Inflation headline came in at 3.4%Preliminary data from Eurostat, Europe’s statistical office, shows that last month. It comes after German consumer prices rose by 4.1% in September — the highest level in almost 30 years.

The increase has been driven by higher by surging energy pricesThis is causing concern for policymakers. Nearly 400% has been seen in the rise of front-month prices at Dutch TTF hubs, which are European benchmarks.

This record-breaking run in energy prices is not only remarkable, is not expected to end any time soonMarket nervousness will likely persist through winter according to energy analysts.

France is the latest to take measures to reduce consumer costs. Jean Castex, Prime Minister, said that Thursday’s government will block further efforts to reduce consumer costs. natural gas price increasesBesides, electricity tariffs will rise. But, French customers will see gas prices rise 12.6% by Friday before the new measures take effect.

Spain, Greece, and Italy have taken similar steps to reduce the rise in prices.

Temporary

The central bankers believe recent inflation spikes are temporary and will decrease in price pressures by 2022.

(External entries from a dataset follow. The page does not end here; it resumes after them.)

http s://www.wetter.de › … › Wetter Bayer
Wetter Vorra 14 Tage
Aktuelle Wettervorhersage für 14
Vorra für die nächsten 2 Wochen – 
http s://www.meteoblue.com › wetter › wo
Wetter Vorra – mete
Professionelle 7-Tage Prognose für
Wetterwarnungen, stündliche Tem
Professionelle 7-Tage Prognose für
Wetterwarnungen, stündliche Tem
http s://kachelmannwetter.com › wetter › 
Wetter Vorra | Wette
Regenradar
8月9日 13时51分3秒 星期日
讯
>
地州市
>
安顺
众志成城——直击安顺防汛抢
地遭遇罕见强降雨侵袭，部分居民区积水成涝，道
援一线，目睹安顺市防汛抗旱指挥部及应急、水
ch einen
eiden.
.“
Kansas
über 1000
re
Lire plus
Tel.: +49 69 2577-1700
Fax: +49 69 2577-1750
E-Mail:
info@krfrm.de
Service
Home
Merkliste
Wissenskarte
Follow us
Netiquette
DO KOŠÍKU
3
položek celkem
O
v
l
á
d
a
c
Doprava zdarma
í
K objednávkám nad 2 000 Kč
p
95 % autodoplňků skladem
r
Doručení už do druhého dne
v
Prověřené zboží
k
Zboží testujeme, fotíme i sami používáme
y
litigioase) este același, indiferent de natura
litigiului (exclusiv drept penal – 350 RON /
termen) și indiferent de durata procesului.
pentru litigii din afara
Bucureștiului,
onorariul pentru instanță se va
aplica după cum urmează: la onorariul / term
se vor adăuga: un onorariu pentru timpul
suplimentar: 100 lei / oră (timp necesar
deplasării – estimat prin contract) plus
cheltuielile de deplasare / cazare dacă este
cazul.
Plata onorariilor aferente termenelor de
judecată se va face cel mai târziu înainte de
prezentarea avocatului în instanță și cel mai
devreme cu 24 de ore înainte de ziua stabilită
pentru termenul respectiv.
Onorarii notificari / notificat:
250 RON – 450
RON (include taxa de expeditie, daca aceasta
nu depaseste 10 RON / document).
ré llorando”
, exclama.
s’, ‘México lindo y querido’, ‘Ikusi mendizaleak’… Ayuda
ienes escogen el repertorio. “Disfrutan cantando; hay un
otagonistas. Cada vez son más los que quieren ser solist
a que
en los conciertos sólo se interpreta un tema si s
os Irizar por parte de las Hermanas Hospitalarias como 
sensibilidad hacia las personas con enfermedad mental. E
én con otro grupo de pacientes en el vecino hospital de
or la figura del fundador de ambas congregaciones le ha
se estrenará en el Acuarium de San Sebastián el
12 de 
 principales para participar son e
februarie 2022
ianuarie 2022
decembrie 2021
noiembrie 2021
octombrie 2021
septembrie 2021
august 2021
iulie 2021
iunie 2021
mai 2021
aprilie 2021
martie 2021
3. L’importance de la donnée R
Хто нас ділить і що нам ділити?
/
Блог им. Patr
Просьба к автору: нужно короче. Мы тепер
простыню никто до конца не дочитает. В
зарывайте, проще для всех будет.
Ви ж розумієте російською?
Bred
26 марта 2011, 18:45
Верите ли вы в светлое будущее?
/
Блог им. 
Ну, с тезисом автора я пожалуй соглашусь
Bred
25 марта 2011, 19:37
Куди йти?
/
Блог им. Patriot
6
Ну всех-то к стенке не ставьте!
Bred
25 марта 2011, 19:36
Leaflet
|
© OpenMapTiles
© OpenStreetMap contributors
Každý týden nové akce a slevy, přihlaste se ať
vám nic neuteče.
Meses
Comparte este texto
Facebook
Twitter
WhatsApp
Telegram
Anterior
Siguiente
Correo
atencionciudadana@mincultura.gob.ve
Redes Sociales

We have increased many of our projections over the past three quarters. Things are moving faster, which is good for growth as well as inflation and employment, according to Christine Lagarde (European Central Bank) told CNBCSeptember

It is, therefore, a good package because it indicates that our economies have responded.”

But, she said energy price pressures would likely outlast any inflationary factor, including disruptions in supply chain.

“Energy will likely be an issue that will stay with us for longer. Lagarde explained that the transition from fossil-driven energy sources is happening.

But some economists are questioning whether all of the price pressures are temporary — and if the central bank needs to adapt monetary policy more quickly.

“The recent surge will do very little to bridge the gap between the two inflation camps: one arguing that inflation drivers are transitory and that base effects will disappear or even reverse next year and the other seeing a broad risk of accelerating inflation. We remain somewhere in the middle,” Carsten Brzeski, global head of macro at ING Germany, said in a note on Thursday.

“Constantly higher inflation rates and a high risk that the ECB has actually entered a period in which its longer-term inflation forecasts frequently turn out to be too low, compared with too high in the years prior to the pandemic will put more pressure on how much monetary accommodation the euro zone economy really needs,” he added

Analysts expect the ECB to give more detailsAt its December meeting, the ECB discussed its monetary policy position. The pandemic emergency purchasing program (known as PEPP) is set to expire in March. ECB watchers anticipate a decrease in purchases during the final months.

We believe that inflation will rise even if it stays high for longer. [European Central]Bank will continue to follow its dovish approach,” Andrew Kenningham of Capital Economics, the chief Europe economist, stated in a Thursday memo.